JOHNSON: It wouldn't be a problem if they were legal, so the process to make them legal should be easier.
PLAYBOY: Many Americans fear the flood of immigrants that would follow.
JOHNSON: Again, they would come over and take jobs that we don't want. They would become taxpayers. They're just pursuing dreams---the same dreams we all have. They work hard. What's wrong with that?
PLAYBOY: Is that behind your support of Nafta?
JOHNSON: Yes. Nafta has benefited New Mexico. With each passing day, it's a bigger boom for New Mexico as a border state.
PLAYBOY: Do you disagree that Nafta has caused the "sucking sound" Ross Perot warned of--the sound of U.S. jobs being sucked into Mexico?
JOHNSON: Again, my opinion is that the jobs we're talking about are those we generally don't want. What jobs are we saving?

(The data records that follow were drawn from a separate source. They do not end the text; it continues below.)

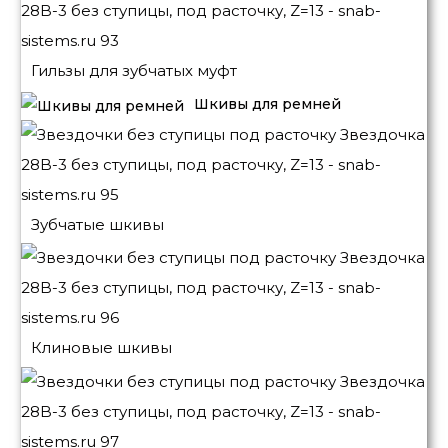
Гильзы для зубчатых муфт
Шкивы для ремней
Зубчатые шкивы
Клиновые шкивы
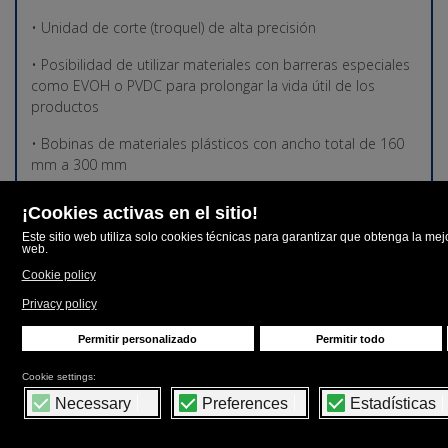
• Unidad de corte (troquel) de alta precisión
• Posibilidad de utilizar materiales con barreras especiales
como EVOH o PVDC para prolongar la vida útil de los
productos
• Bobinas de materiales plásticos con ancho total de 160
mm a 300 mm
• Sistema con dos ejes motorizados que permite de
utilizar dos materiales plásticos diferentes o materiales de
diferente espesor.
• Volumen de llenado: 1 – 130 ml
• Número de ciclos / minuto: Up to 35
• Área del molde de termoformadura TF-X3: 160 mm
(ancho) X 150 mm (altura)
• Dimensiones totales: 6787 mm X 1365 mm X 2038 mm
(altura)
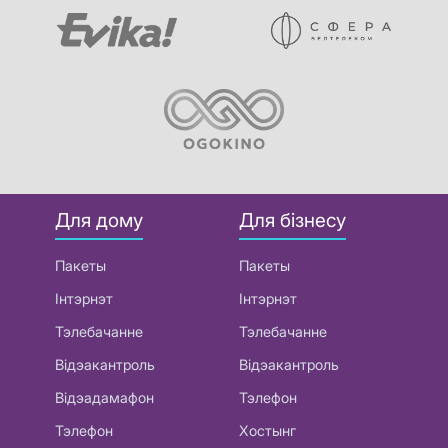
Для дому
Для бізнесу
Пакеты
Пакеты
Інтэрнэт
Інтэрнэт
Тэлебачанне
Тэлебачанне
Відэакантроль
Відэакантроль
Відэадамафон
Тэлефон
Тэлефон
Хостынг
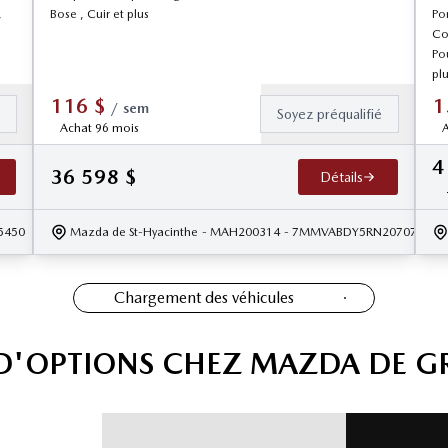
,
Bose , Cuir et plus
Por
Con
Po
pl
116
$
1
/
sem
é
Soyez préqualifié
Achat 96 mois
A
4
36 598
$
Détails
5450
Mazda de St-Hyacinthe
- MAH200314
- 7MMVABDY5RN207076
Chargement des véhicules
 D'OPTIONS CHEZ MAZDA DE G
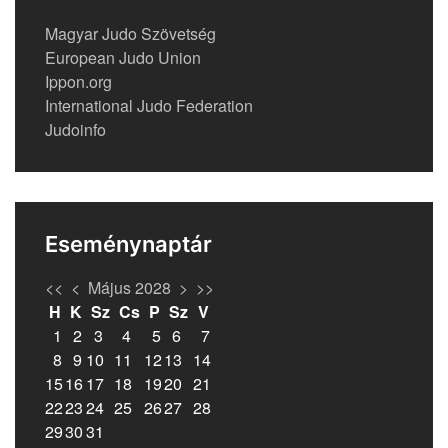
Magyar Judo Szövetség
European Judo Union
Ippon.org
International Judo Federation
Judoinfo
Eseménynaptár
<<
<
Május 2028
>
>>
H
K
Sz
Cs
P
Sz
V
1
2
3
4
5
6
7
8
9
10
11
12
13
14
15
16
17
18
19
20
21
22
23
24
25
26
27
28
29
30
31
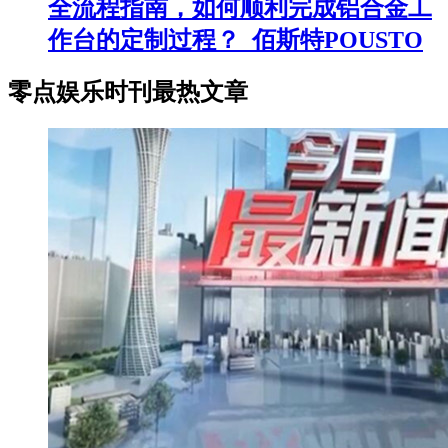
全流程指南，如何顺利完成铝合金工
作台的定制过程？_佰斯特POUSTO
零点娱乐时刊最热文章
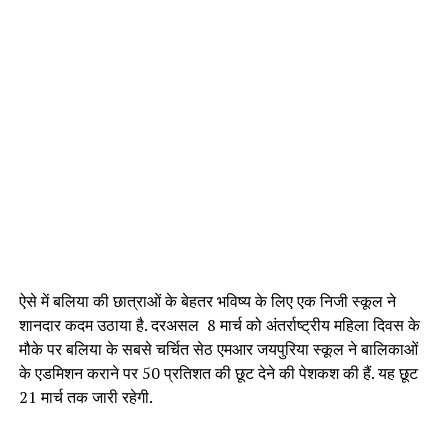
ऐसे में बलिया की छात्राओं के बेहतर भविष्य के लिए एक निजी स्कूल ने
शानदार कदम उठाया है. दरअसल 8 मार्च को अंतर्राष्ट्रीय महिला दिवस के
मौके पर बलिया के सबसे चर्चित सेठ एमआर जयपुरिया स्कूल ने बालिकाओं
के एडमिशन कराने पर 50 प्रतिशत की छूट देने की पेशकश की हैं. यह छूट
21 मार्च तक जारी रहेगी.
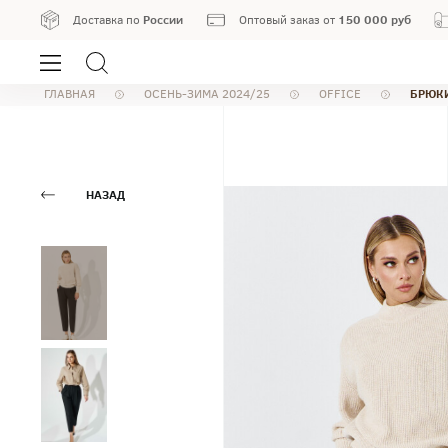
России
150 000 руб
Доставка по
Оптовый заказ от
БРЮКИ
ГЛАВНАЯ
ОСЕНЬ-ЗИМА 2024/25
OFFICE
НАЗАД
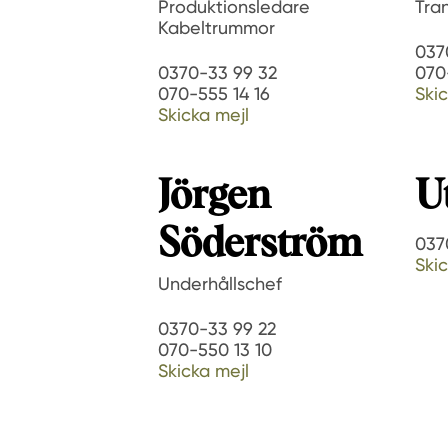
Produktionsledare
Tra
Kabeltrummor
037
0370-33 99 32
070
070-555 14 16
Skic
Skicka mejl
Jörgen
U
Söderström
037
Skic
Underhållschef
0370-33 99 22
070-550 13 10
Skicka mejl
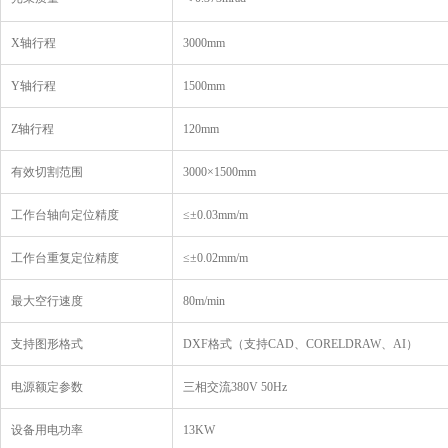
X轴行程
3000mm
Y轴行程
1500mm
Z轴行程
120mm
有效切割范围
3000×1500mm
工作台轴向定位精度
≤±0.03mm/m
工作台重复定位精度
≤±0.02mm/m
最大空行速度
80m/min
支持图形格式
DXF格式（支持CAD、CORELDRAW、AI）
电源额定参数
三相交流380V 50Hz
设备用电功率
13KW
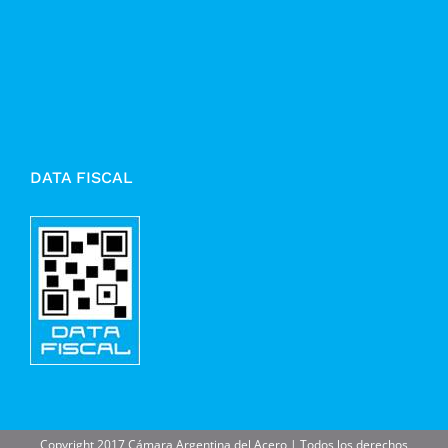
DATA FISCAL
Copyright 2017 Cámara Argentina del Acero | Todos los derechos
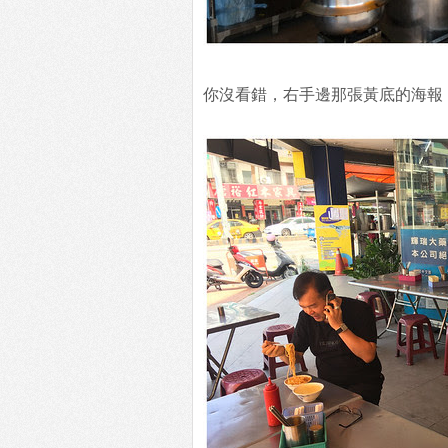
你沒看錯，右手邊那張黃底的海報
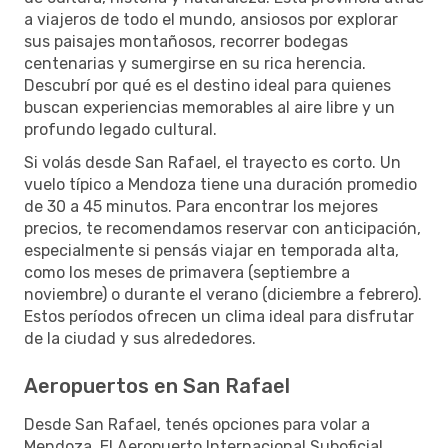
a viajeros de todo el mundo, ansiosos por explorar
sus paisajes montañosos, recorrer bodegas
centenarias y sumergirse en su rica herencia.
Descubrí por qué es el destino ideal para quienes
buscan experiencias memorables al aire libre y un
profundo legado cultural.
Si volás desde San Rafael, el trayecto es corto. Un
vuelo típico a Mendoza tiene una duración promedio
de 30 a 45 minutos. Para encontrar los mejores
precios, te recomendamos reservar con anticipación,
especialmente si pensás viajar en temporada alta,
como los meses de primavera (septiembre a
noviembre) o durante el verano (diciembre a febrero).
Estos períodos ofrecen un clima ideal para disfrutar
de la ciudad y sus alrededores.
Aeropuertos en San Rafael
Desde San Rafael, tenés opciones para volar a
Mendoza. El Aeropuerto Internacional Suboficial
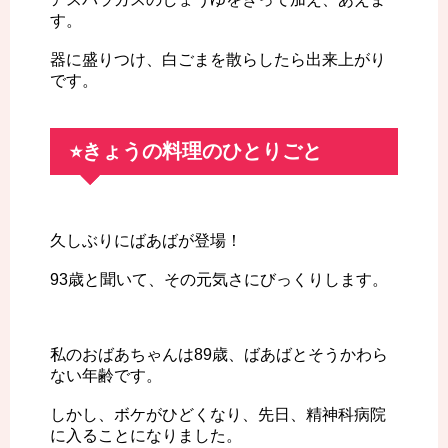
す。
器に盛りつけ、白ごまを散らしたら出来上がり
です。
⭐︎きょうの料理のひとりごと
久しぶりにばあばが登場！
93歳と聞いて、その元気さにびっくりします。
私のおばあちゃんは89歳、ばあばとそうかわら
ない年齢です。
しかし、ボケがひどくなり、先日、精神科病院
に入ることになりました。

PLAYBOY: Manufacturing jobs.
JOHNSON: There is a shifting, and some companies have relocated to Mexico. But we've benefited far more than we have lost. Also, it's still settling. Intel has a new semiconductor manufacturing plant in Albuquerque, one of the most sophisticated plants on the planet. It is in the U.S. because the workers are qualified and efficient here. If we're not competitive, we had better get competitive. We're moving toward a global economy whether we like it or not.
Poster Comment:
Does not seem to be a dimes worth of difference between the Libertarian candidate and RINO's like Arbusto, JEB, Graham and McCain.